Once the families get involved, you lose the chance to reject the choice if you don’t like it. Simple as that.
Rule No 3 – Thou shalt forgive and forget all faux pas the day the families meet for the first time
You have passed the first 2 gates successfully, and now have reached that all important date, when your parents and extended relatives meet for the first time. This is one of those four occasions (deaths in the family, marriage and will disclosure days being the other 3) when the extended families on both sides of a couple congregate at one point. Long lost relatives and forgotten cousins land up for this momentous occasion. Mob control is not a Malayali’s strong suit.
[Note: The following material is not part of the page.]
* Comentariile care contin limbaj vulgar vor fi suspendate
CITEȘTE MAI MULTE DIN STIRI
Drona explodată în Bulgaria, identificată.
Faced with a multitude of advice, admonishments and general aggravation, our default response is to go into denial. But into each life some sambhar must fall.
So, girls – ride this day out. Do not respond in kind to aunties who ask you gently when you will learn to wear the saree. Do not freak out when they ask you about your culinary skills. Do not go into brain freeze when they question you about family planning.
Guys – ride this day out. Do not ask Aunt Girija how her son is doing. Do not laugh nervously when random people ask you about your bank balance. Do not eat a lot. Do not burp.

 

Remember, the day will pass. The big thing to know at the end of all this exercise is if you two like each other well enough to suffer a life time of togetherness. And if the guy will finally get the memo and start pronouncing Coke correctly.